Write out the DoppelGANger interface description word for word.

Start of SOURCE TEXT

Interface for training model and generating data based on configuration in an DGANConfig instance.
DoppelGANger uses a specific internal representation for data which is hidden from the user in the public interface. Continuous variables should be in the original space and discrete variables represented as [0.0, 1.0, 2.0, …] when using the train_numpy() and train_dataframe() functions. The generate_numpy() and generate_dataframe() functions will return data in this original space. In standard usage, the detailed transformation info in attribute_outputs and feature_outputs are not needed, those will be created automatically when a train* function is called with data.

End of SOURCE TEXT
Start of THE DATA

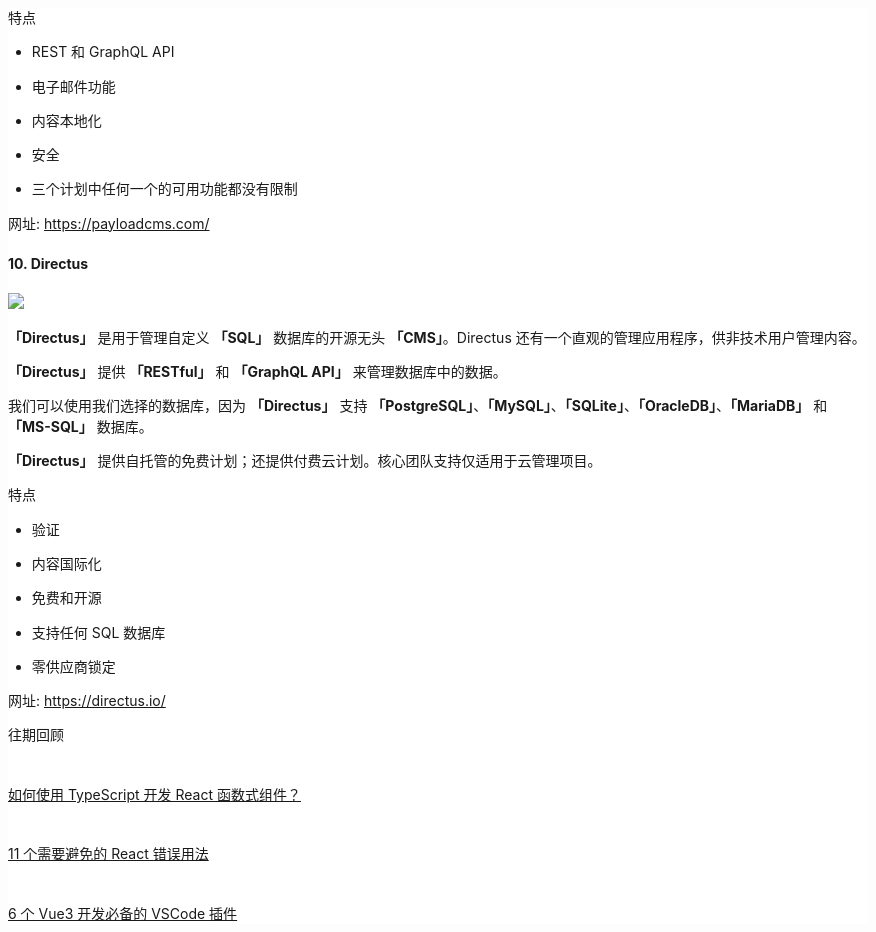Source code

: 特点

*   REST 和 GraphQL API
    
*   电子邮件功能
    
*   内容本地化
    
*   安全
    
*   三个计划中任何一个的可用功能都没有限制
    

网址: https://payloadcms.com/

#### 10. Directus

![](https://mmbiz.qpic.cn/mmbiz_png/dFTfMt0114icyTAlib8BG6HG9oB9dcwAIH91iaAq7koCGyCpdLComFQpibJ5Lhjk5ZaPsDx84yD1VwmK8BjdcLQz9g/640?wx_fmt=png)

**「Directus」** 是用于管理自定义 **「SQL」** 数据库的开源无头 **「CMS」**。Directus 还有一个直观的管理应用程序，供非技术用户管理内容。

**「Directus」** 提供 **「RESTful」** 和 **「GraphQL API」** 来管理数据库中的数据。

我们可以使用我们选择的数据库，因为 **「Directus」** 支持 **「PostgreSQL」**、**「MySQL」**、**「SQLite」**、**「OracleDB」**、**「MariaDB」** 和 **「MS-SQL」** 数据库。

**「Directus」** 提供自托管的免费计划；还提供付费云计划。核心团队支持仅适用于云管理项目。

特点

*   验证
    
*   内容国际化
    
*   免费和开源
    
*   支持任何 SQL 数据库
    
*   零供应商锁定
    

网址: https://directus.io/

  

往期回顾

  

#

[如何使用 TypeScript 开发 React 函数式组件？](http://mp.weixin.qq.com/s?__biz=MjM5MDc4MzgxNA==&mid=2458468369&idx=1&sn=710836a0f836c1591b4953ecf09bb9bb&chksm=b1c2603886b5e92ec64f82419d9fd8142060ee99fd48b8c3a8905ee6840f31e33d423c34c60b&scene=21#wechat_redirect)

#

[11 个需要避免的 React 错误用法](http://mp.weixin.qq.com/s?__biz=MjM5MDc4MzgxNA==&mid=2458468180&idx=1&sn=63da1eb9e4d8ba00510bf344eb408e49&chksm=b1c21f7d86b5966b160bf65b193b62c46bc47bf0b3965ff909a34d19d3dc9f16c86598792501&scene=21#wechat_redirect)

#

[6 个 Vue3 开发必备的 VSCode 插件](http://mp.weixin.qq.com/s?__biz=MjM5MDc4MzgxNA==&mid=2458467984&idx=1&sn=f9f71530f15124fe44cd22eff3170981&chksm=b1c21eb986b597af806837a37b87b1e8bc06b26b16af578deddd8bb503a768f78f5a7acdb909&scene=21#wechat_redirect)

End of THE DATA

ANSWER SECTION:
Interface for training model and generating data based on configuration in an DGANConfig instance.
DoppelGANger uses a specific internal representation for data which is hidden from the user in the public interface. Continuous variables should be in the original space and discrete variables represented as [0.0, 1.0, 2.0, …] when using the train_numpy() and train_dataframe() functions. The generate_numpy() and generate_dataframe() functions will return data in this original space. In standard usage, the detailed transformation info in attribute_outputs and feature_outputs are not needed, those will be created automatically when a train* function is called with data.